Pesquisa:
NOTÍCIAS
17/09/2020 - A nova enganação
Chegou o tempo do autoritarismo líquido.

Capaz de misturar momentos de exceção debaixo de uma aparência democrática, chegou o tempo do autoritarismo líquido, ensina Pedro Serrano  

Pedro Serrano tem o poder de pôr ordem nas minhas ideias. Trata-se de um verdadeiro professor, mais do que isso, de um pensador do Direito e todas as suas implicações, a começar pela política. Tenho um claro entendimento desta situação desde o tempo, não muito longínquo, de um debate que se deu já depois do golpe contra o governo petista em Salvador da Bahia, do qual ambos participávamos.

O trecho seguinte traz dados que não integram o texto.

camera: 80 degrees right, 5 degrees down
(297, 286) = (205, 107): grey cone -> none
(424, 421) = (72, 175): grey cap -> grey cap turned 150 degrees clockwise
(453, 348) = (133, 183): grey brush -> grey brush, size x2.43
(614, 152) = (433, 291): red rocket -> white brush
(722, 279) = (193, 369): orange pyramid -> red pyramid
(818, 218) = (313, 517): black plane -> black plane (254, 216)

E foi então que Serrano abriu minha cabeça para me levar a entender o que de fato estava acontecendo. Vivíamos um regime de exceção e ele teve a generosidade de explicar como e por quê. Era o tempo que se seguiu ao impeachment de Dilma Rousseff, no início de um processo que a rigor começa com o nascimento de um trágico enredo chamado Lava Jato.

Desde então, cultivo uma grande admiração por Pedro Serrano, felizmente disposto a ministrar suas aulas na coluna de Carta Capital. Se não me engano, naquele dia havia uma plateia numerosa diante de nós, e na primeira fileira sentava-se Jaques Wagner, que ocupara a chefia da Casa Civil da presidenta impedida. Desta vez, o professor expande a sua aula: a conjuntura ganhou uma dimensão maior e mais complexa do que a apresentada há alguns anos. Algo, de todo modo, surge com nitidez, e entre outras coisas o fato de que meu pai também ficaria enlevado com a fala esclarecedora de Pedro Serrano.

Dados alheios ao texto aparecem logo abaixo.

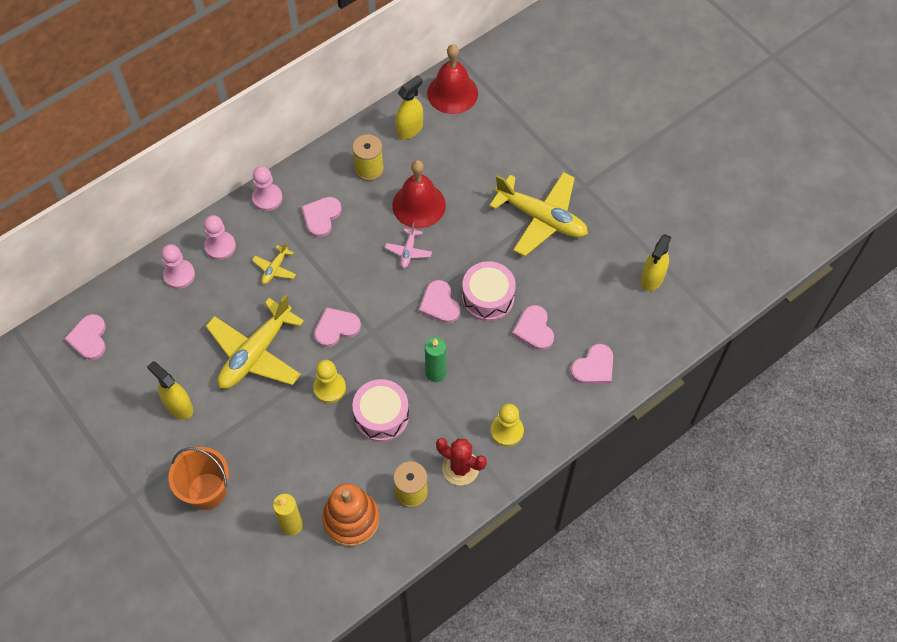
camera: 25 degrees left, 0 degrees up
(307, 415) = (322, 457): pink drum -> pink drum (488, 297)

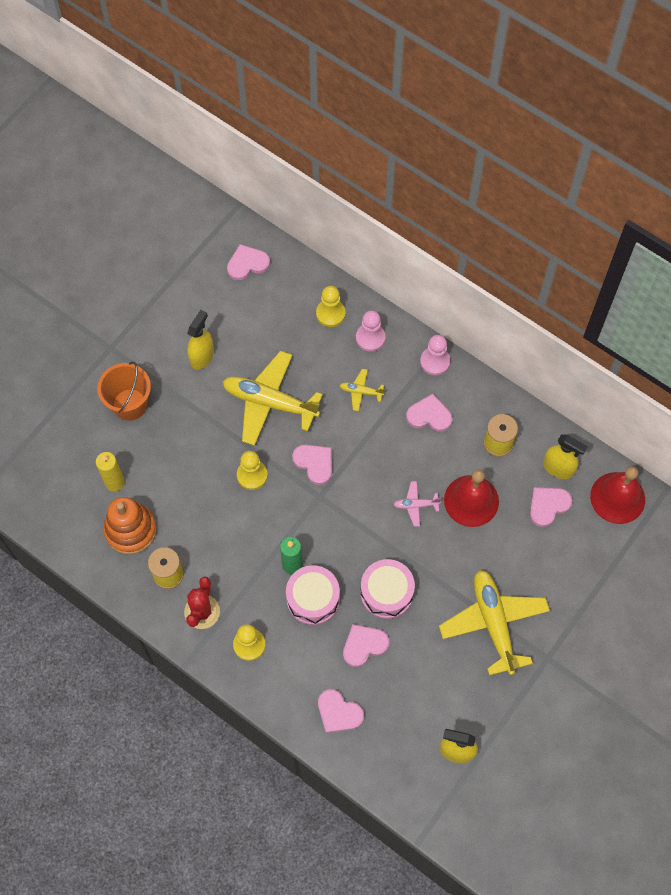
camera: 75 degrees right, 5 degrees up
(179, 275) = (330, 313): pink pawn -> yellow pawn
(381, 416) = (236, 528): pink drum -> pink drum (313, 599)
(439, 304) = (366, 549): pink heart -> pink heart (548, 505)
(541, 218) = (493, 623): yellow plane -> yellow plane turned 150 degrees clockwise

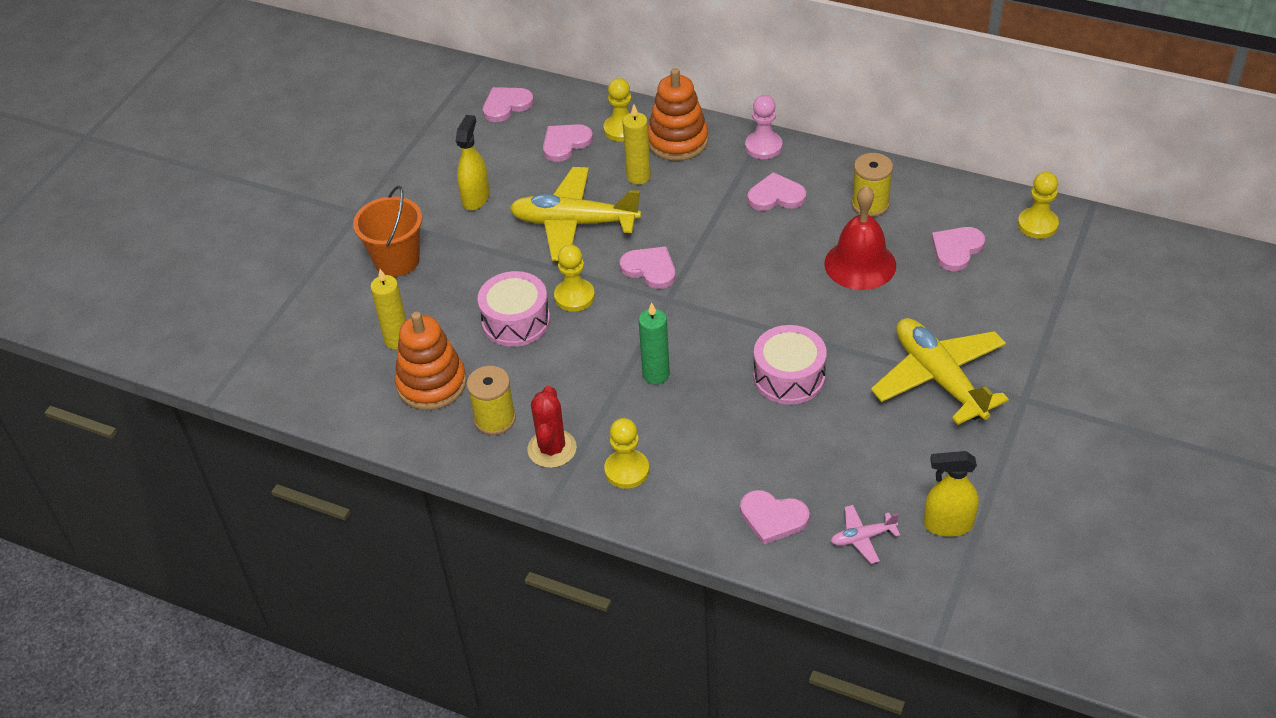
camera: 10 degrees left, 20 degrees down
(313, 599) = (695, 403): pink drum -> pink drum (516, 321)
(330, 367) = (638, 177): none -> yellow candle
(361, 391) = (684, 191): yellow plane -> none
(364, 645) = (780, 437): pink heart -> pink heart (565, 143)
(370, 338) = (677, 141): pink pawn -> orange stacking toy
(416, 505) = (792, 283): pink plane -> pink plane (862, 537)
(558, 468) = (953, 212): yellow spray bottle -> none
(617, 497) = (1037, 224): red bell -> yellow pawn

Meu pai era um liberal da velha-guarda, a seu modo filho da Revolução Francesa, quando esta tendência ideológica representava uma desassombrada resistência ao fascismo. Ele acabou preso pela intervenção de meia dúzia de esbirros armados até os dentes. Nem por isso deixou de se entregar depois de borrifar sobre o rosto de barba bem escanhoada um perfume à base de citronela. Pois hoje o professor Serrano enxerga uma única, insubstituível saída do trágico momento em que precipitamos. Uma união em torno dos ideais da igualdade, da liberdade dos valores humanistas que ainda são cultivados, aqui e acolá, em lugares por isso privilegiados.

Há um momento da fala do meu amigo que, confesso, me empolga: refere-se ele a Hannah Arendt, segundo quem o direito fundamental do ser humano é o direito a ter direitos. “Direito não é tinta no papel da Constituição, direito é o sangue na calçada, sangue daqueles que morreram exatamente na conquista dos seus direitos” afirma Serrano. A referência ao sangue na calçada traz à tona as minhas crenças sobre a impossibilidade de qualquer gênero de conciliação com a Casa-Grande, a chamada conciliação das elites, porque é entre elas que se dá. Para a Casa-Grande é inconcebível qualquer entendimento com a senzala.

“A relação autoritária se restabelece mais inteligente e eficaz do que nas ditaduras do século XX, mas não menos deletéria”.

Mas o que são os direitos? Um pacto intergeracional entre os que já morreu, quem está vivo e quem vai nascer. “Eu tenho o dever de entregar o direito conquistado à próxima geração” acrescenta Serrano. Os últimos lances políticos de Bolsonaro mostram a preocupação dele em relação às eleições de 2022, ou seja, o propósito da reeleição. Para tanto o cambiante ex-capitão revisita à sua maneira medidas tomadas pelos governos petistas, no quadro de uma política assistencialista que tem evidentemente resultados positivos em um país entregue à pobreza da maioria. Assim como eu, e como tantos outros observadores da situação, enxerga com espanto a possibilidade da permanência no poder desse monumental fanático do apocalipse e do seu bolsonarismo.

“Se conceder direitos humanos, sociais, numa cultura como a nossa, que não valoriza a liberdade, corremos o risco de um longo período de um tempo ruim pela frente” é o pensamento de mestre Serrano, que eu recebo enquanto o pássaro do desespero bate asas no meu peito. E deixo o campo livre aos pensamentos do amigo professor.